- _TASK DESCRIPTION_: Write out, word for word, every line of the records between the line containing "watch is showing. Read it for them." and the line containing "It says 10:59:19", including both of those lines.

- _RECORDS FOR THE TASK_:
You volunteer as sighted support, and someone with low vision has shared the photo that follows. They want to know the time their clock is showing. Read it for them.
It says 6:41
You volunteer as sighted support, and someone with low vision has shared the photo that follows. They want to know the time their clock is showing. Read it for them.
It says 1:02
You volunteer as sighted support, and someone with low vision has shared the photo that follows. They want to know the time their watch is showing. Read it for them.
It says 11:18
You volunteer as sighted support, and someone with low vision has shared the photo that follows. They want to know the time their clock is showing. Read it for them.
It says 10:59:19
==
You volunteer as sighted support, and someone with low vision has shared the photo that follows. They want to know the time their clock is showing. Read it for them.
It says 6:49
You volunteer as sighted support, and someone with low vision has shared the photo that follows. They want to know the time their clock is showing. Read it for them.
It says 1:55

- _SOLUTION TO THIS EXERCISE_:
You volunteer as sighted support, and someone with low vision has shared the photo that follows. They want to know the time their watch is showing. Read it for them.
It says 11:18
You volunteer as sighted support, and someone with low vision has shared the photo that follows. They want to know the time their clock is showing. Read it for them.
It says 10:59:19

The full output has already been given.